On 22 July 1965, an ensemble comprising Thomas Wightman on bassoon, Gabor Reeves on clarinet, David Cubbin on flute, Stanley Fry on horn, Jiri Tancibudek on oboe, and Clemens Leske on piano performed at a mid-day concert at the Elder Hall in Adelaide, South Australia.

As part of the University of Adelaide Quintet, he was set to appear at the City Hall in Bendigo on 1 April 1966.
===1970s to 1980s===
The Adelaide Wind Quintet was appearing at the City Hall in Bendigo at 8:15 pm on Wednesday 15 April 1970.

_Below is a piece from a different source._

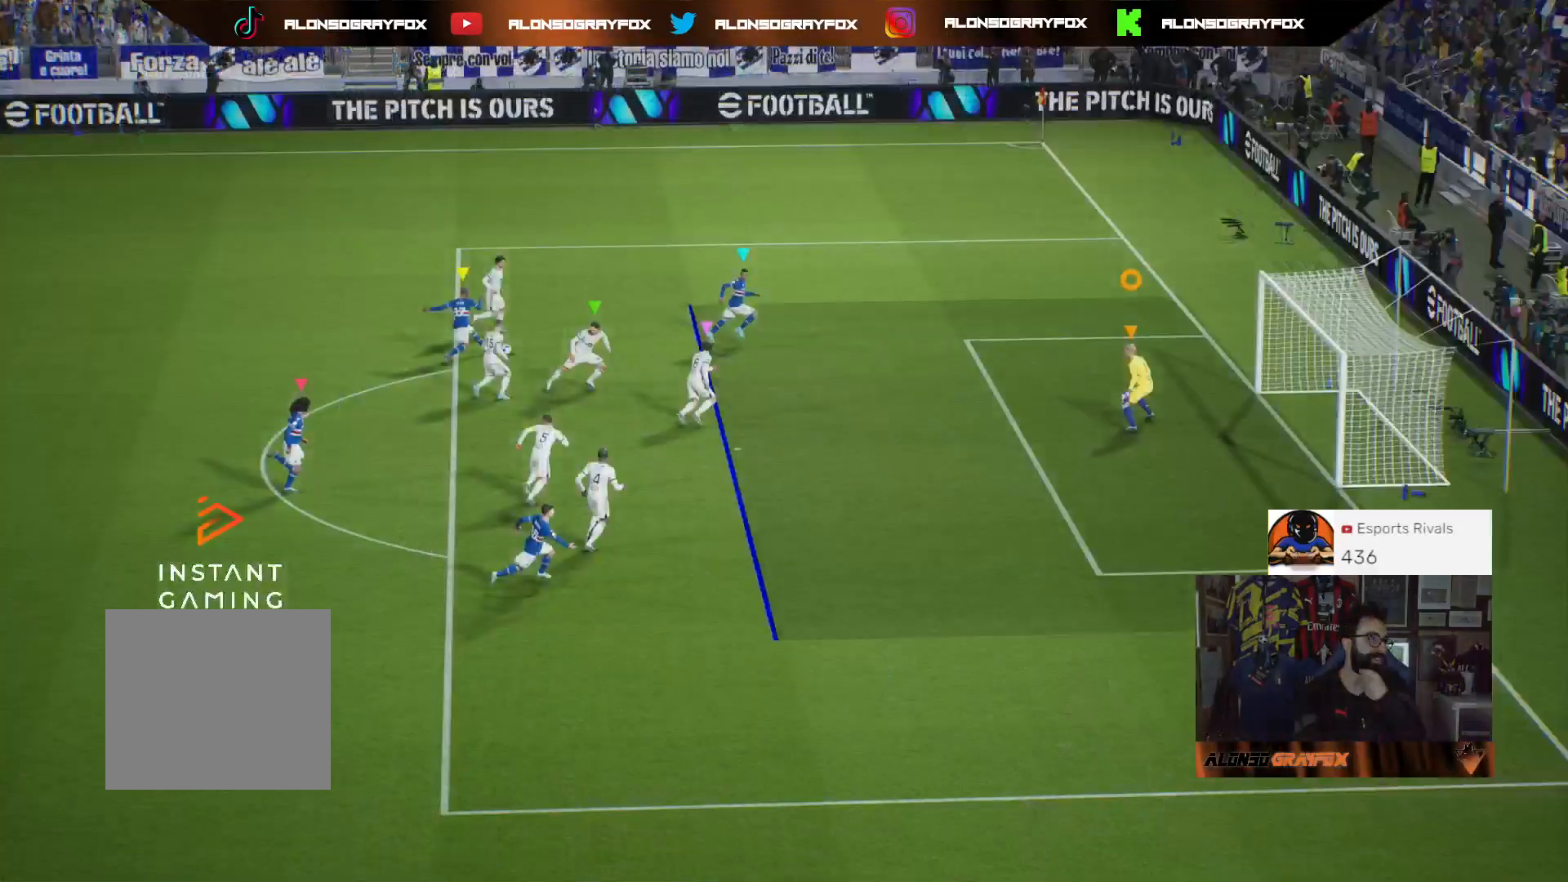
{"buttons": ["CROSS"], "left_stick": "center", "right_stick": "center", "events": [[67, "CROSS", "up"], [433, "CROSS", "down"]]}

In the early 1970s, Reeves, the Adelaide Wind Quintet and indigenous didgeridoo player George Winunguj played together. Other musicians were David Cubbin, Jiri Tancibudek, Thomas Wightman and Patrick Brislan. They can be heard on the track, "Sextet for Didjeridu and Wind Instruments" on the Symphony No. 1 And No. 2 album credited to George Dreyfus on Southern Cross Records SCCD 1024.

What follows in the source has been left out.